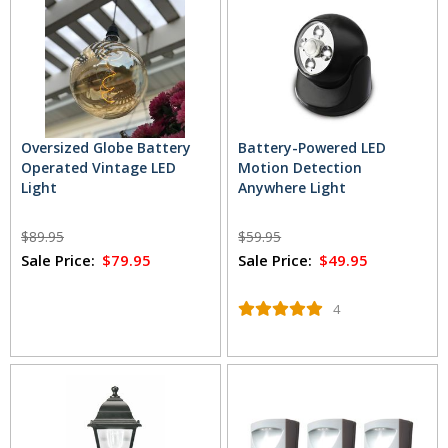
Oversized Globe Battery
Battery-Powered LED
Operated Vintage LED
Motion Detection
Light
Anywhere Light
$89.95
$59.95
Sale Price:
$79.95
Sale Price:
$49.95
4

━━━━━━━━━━━━━━━━━━━━

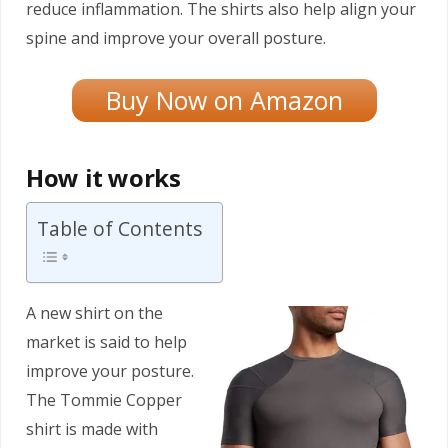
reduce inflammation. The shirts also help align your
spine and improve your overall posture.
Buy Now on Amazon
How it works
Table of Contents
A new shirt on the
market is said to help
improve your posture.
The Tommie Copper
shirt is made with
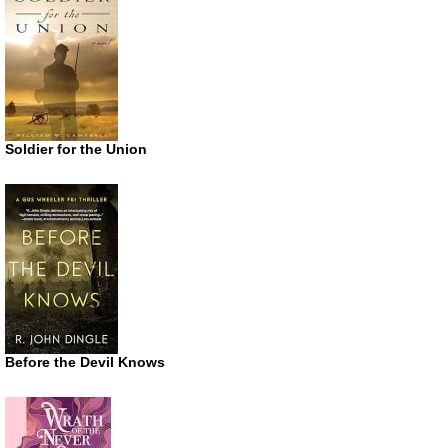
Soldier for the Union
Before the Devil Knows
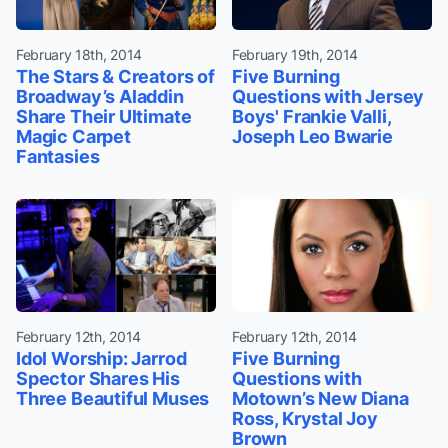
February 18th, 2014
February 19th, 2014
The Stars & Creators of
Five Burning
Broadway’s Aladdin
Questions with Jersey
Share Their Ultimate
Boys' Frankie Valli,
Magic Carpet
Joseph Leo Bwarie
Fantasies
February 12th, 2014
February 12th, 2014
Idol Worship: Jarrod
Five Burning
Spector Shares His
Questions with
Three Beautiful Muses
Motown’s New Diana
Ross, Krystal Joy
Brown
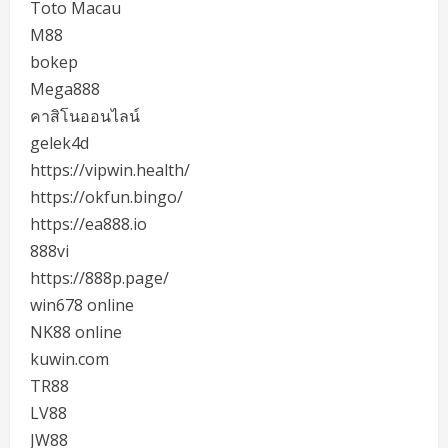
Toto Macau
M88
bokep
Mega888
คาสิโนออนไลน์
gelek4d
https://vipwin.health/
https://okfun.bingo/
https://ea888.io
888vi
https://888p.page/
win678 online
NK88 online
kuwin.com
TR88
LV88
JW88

━━━━━━━━━━━━━━━━━━━━

Would you copy all lines in the records where the string "posture" appears?

— SOLUTION FOR THIS TASK —
spine and improve your overall posture.
improve your posture.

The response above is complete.